If you configured the DNSMASQ server, configure your device to automatically receive an IP address and other DHCP network settings (for this refer to your device's instructions) and simply connect it to the network interface. After some time, the device must receive network settings, and in /valar/lib/dnsmasq/dnsmasq.leases, an entry indicating how the address received the device. If this did not happen carefully read the log / var / log / messages, there are usually problems with the SELinux enabled or errors in the configuration file. Do not forget to disable the DHCP function, if any, in your WiFi device it would not interfere with.
At this stage you can try to connect other devices to the network. They must pitch among themselves and see each other by name.
The next step setting the distribution of the Internet to other devices. To do this, you need to enable packet routing between interfaces, and configure the firewall to drop packages from the local network to the Internet. The first task is solved by turning on IP forwarding on the main desktop, to do this, correct the NET.IPV4.IP_FORWARD parameter from 0 to 1: Correct in the /etc/sysctl.conf file.This parameter indicates that the forwarding should be included in this system, but it is activated only after rebooting, so you should restart the computer or use the following ROOT command to manually set the desired system parameter:

#echo 1\u003e / Proc / SYS / NET / IPv4 / IP_Forward

In general, this setting is quite common and most of the other forms of networks can be configured in a similar way. In general, there is nothing complicated in such a configuration, and all the information is easily available on the network. Good luck!
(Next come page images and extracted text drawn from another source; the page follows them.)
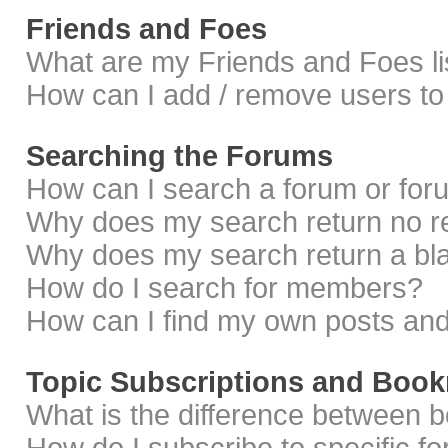
Friends and Foes
What are my Friends and Foes li
How can I add / remove users to 
Searching the Forums
How can I search a forum or fo
Why does my search return no r
Why does my search return a bl
How do I search for members?
How can I find my own posts and
Topic Subscriptions and Boo
What is the difference between 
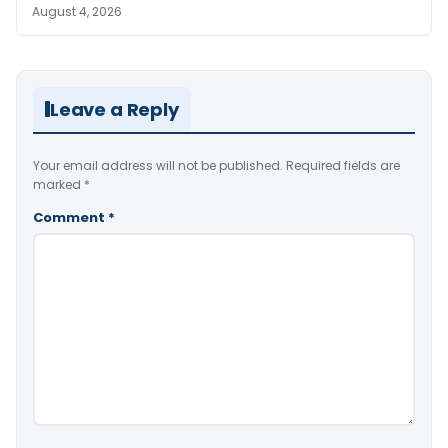
August 4, 2026
Leave a Reply
Your email address will not be published.
Required fields are
marked
*
Comment
*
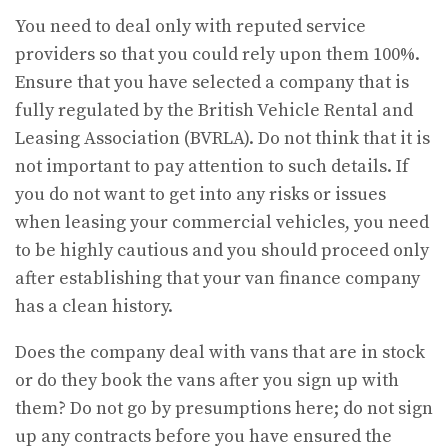
You need to deal only with reputed service
providers so that you could rely upon them 100%.
Ensure that you have selected a company that is
fully regulated by the British Vehicle Rental and
Leasing Association (BVRLA). Do not think that it is
not important to pay attention to such details. If
you do not want to get into any risks or issues
when leasing your commercial vehicles, you need
to be highly cautious and you should proceed only
after establishing that your van finance company
has a clean history.
Does the company deal with vans that are in stock
or do they book the vans after you sign up with
them? Do not go by presumptions here; do not sign
up any contracts before you have ensured the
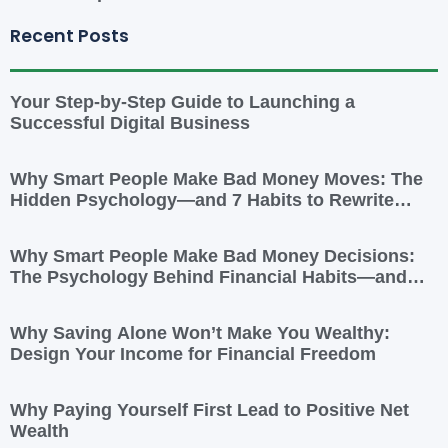
Recent Posts
Your Step-by-Step Guide to Launching a
Successful Digital Business
Why Smart People Make Bad Money Moves: The
Hidden Psychology—and 7 Habits to Rewrite
Yours
Why Smart People Make Bad Money Decisions:
The Psychology Behind Financial Habits—and
How to Rewire Them
Why Saving Alone Won’t Make You Wealthy:
Design Your Income for Financial Freedom
Why Paying Yourself First Lead to Positive Net
Wealth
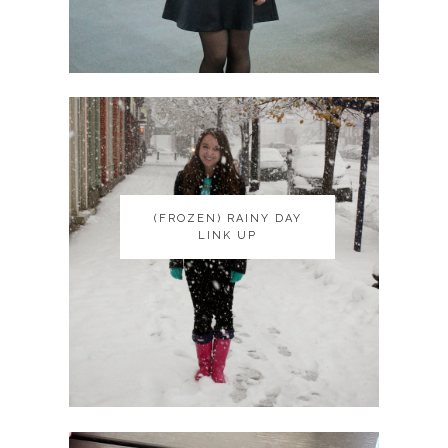
(FROZEN) RAINY DAY
(FROZEN) RAINY DAY
LINK UP
LINK UP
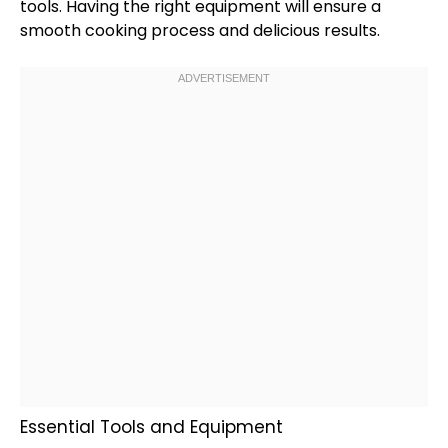
tools. Having the right equipment will ensure a
smooth cooking process and delicious results.
Essential Tools and Equipment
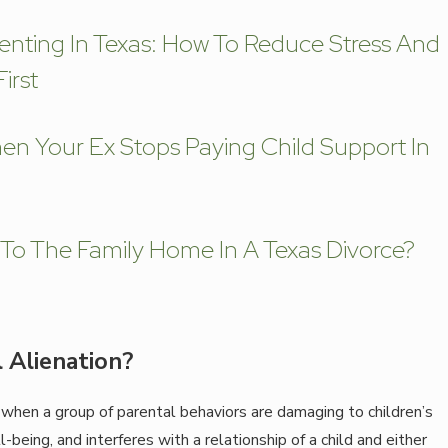
enting In Texas: How To Reduce Stress And
irst
n Your Ex Stops Paying Child Support In
o The Family Home In A Texas Divorce?
 Alienation?
 when a group of parental behaviors are damaging to children’s
being, and interferes with a relationship of a child and either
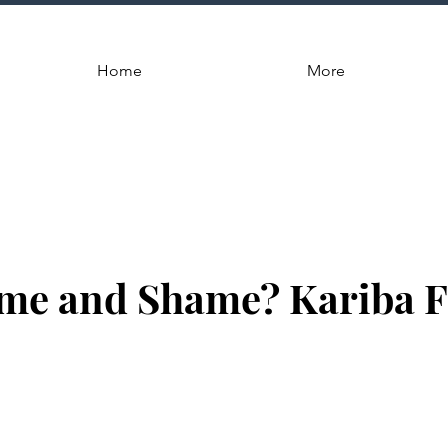
Home
More
me and Shame? Kariba F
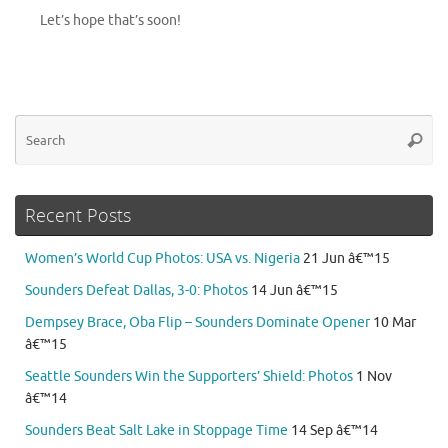
Let’s hope that’s soon!
Se
Searc
for
Recent Posts
Women’s World Cup Photos: USA vs. Nigeria
21 Jun â€™15
Sounders Defeat Dallas, 3-0: Photos
14 Jun â€™15
Dempsey Brace, Oba Flip – Sounders Dominate Opener
10 Mar
â€™15
Seattle Sounders Win the Supporters’ Shield: Photos
1 Nov
â€™14
Sounders Beat Salt Lake in Stoppage Time
14 Sep â€™14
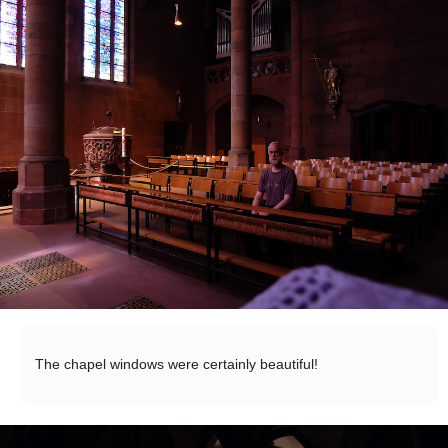
The chapel windows were certainly beautiful!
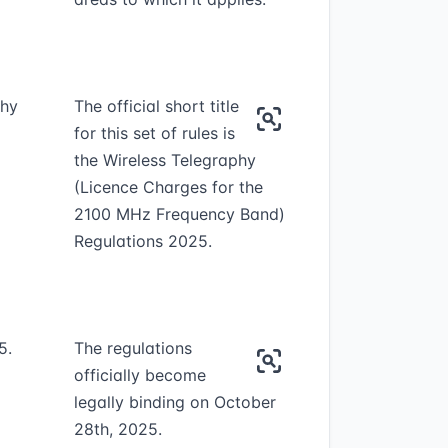
phy
The official short title
for this set of rules is
the Wireless Telegraphy
(Licence Charges for the
2100 MHz Frequency Band)
Regulations 2025.
5.
The regulations
officially become
legally binding on October
28th, 2025.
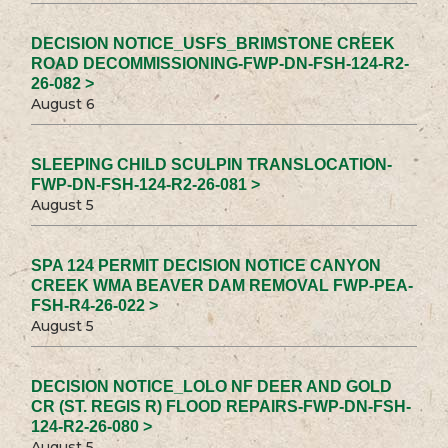
DECISION NOTICE_USFS_BRIMSTONE CREEK
ROAD DECOMMISSIONING-FWP-DN-FSH-124-R2-
26-082 >
August 6
SLEEPING CHILD SCULPIN TRANSLOCATION-
FWP-DN-FSH-124-R2-26-081 >
August 5
SPA 124 PERMIT DECISION NOTICE CANYON
CREEK WMA BEAVER DAM REMOVAL FWP-PEA-
FSH-R4-26-022 >
August 5
DECISION NOTICE_LOLO NF DEER AND GOLD
CR (ST. REGIS R) FLOOD REPAIRS-FWP-DN-FSH-
124-R2-26-080 >
August 5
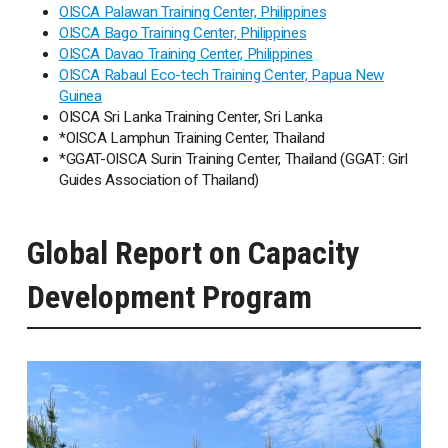
OISCA Palawan Training Center, Philippines
OISCA Bago Training Center, Philippines
OISCA Davao Training Center, Philippines
OISCA Rabaul Eco-tech Training Center, Papua New
Guinea
OISCA Sri Lanka Training Center, Sri Lanka
*OISCA Lamphun Training Center, Thailand
*GGAT-OISCA Surin Training Center, Thailand (GGAT: Girl
Guides Association of Thailand)
Global Report on Capacity
Development Program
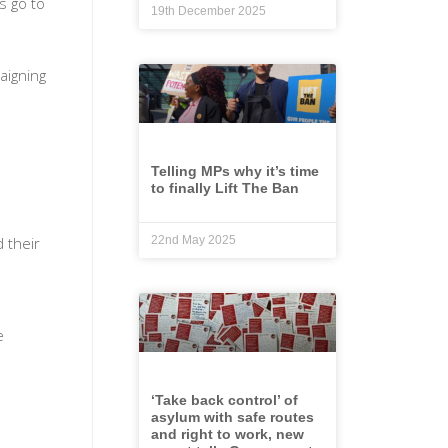
s go to
19th December 2025
aigning
Telling MPs why it’s time
to finally Lift The Ban
 their
22nd May 2025
e
‘Take back control’ of
asylum with safe routes
and right to work, new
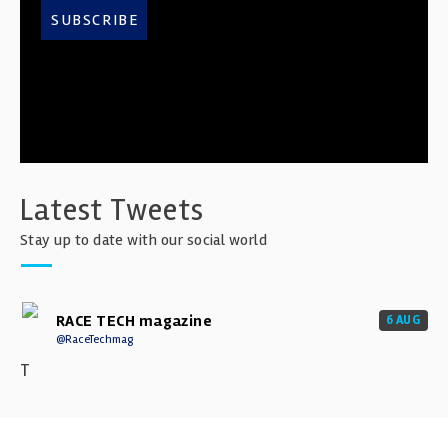
SUBSCRIBE
Latest Tweets
Stay up to date with our social world
RACE TECH magazine
6 AUG
@RaceTechmag
T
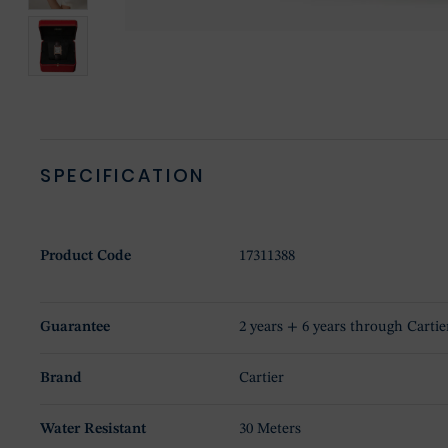
SPECIFICATION
Product Code
17311388
Guarantee
2 years + 6 years through Cartie
Brand
Cartier
Water Resistant
30 Meters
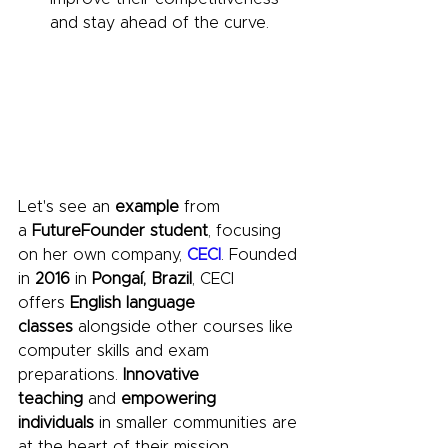
and stay ahead of the curve. 
Let's see an 
example 
from 
a 
FutureFounder student
, focusing 
on her own company, 
CECI
. Founded 
in 
2016
 in 
Pongaí, Brazil
, CECI 
offers 
English language 
classes
 alongside other courses like 
computer skills and exam 
preparations. 
Innovative 
teaching
 and 
empowering 
individuals
 in smaller communities are 
at the heart of their mission. 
The first my communication with Linux took place about six years ago. Then it was some fresh haired Red Hat.That we could install with each other, but at the same time enter it in it did not work.
However, the article is not about it. Later through my hands and head almost all families passed distributions LinuxAnd everywhere I noticed my approaches to the auto-tuning network. And in this cycle of articles, I will try to illuminate the most popular of them. I hope they will be useful to those users who are still clicking on the buttons and put ticks in the graphics managers settings, but already understand that it is not true :)
Perhaps the cognitive these articles will be both those who (not from great knowledge) writes their network management scripts and places them in some rc.local

For the tunnel above, these files may look like that.

rule-Tun0:
FROM 10.0.0.2 Lookup MyTable

route-Tun0:
Default Dev Tun0 Table MYTABLE
192.168.0.0/24 Dev Tun0.

By creating these files, we remove your headache that the relevant rules and routes are created and deleted when lifting and lowering the interface, respectively.

Another interesting opportunity is the automatic creation of alias. If you have an ETH0 interface with an address 192.168.0.1, and you want to hang 192.168.0.2, then it's enough to create an IFCFG-ETH0: 1 file, where to enter in addition to the above parameters (iPaddr, Netmask and so on), one more - RealDevice \u003d Eth0.
If suddenly there was a need to create big number Alias, and individual files do not want to create each, then there is an output: IFCFG-ETH0-RANGE will save us, which may look like this:
Ipaddr_start \u003d 192.168.0.5
Ipaddr_end \u003d 192.168.0.15
CloneNum_start \u003d 3.

This example will create ETH0: 3 - ETH0: 13 interfaces with addresses from 192.168.0.5 to 192.168.0.15.

Well, finally, it is impossible not to mention the ifup.d and ifdown.d directories lying in the same place (in / etc / sysconfig / network-scripts).
In these directories, you can put your files that will be executed when lifting and lowering the interface. Your scripts will be transmitted one parameter $ 1 - this is the name of the interface that was raised or omitted.

Having a network configured for these principles, you can always raise / omit separate interface The IFUP NAME (IFDown Name) command, where Name is your interface. To restart the entire network, it is enough to dial the Service Network Reload.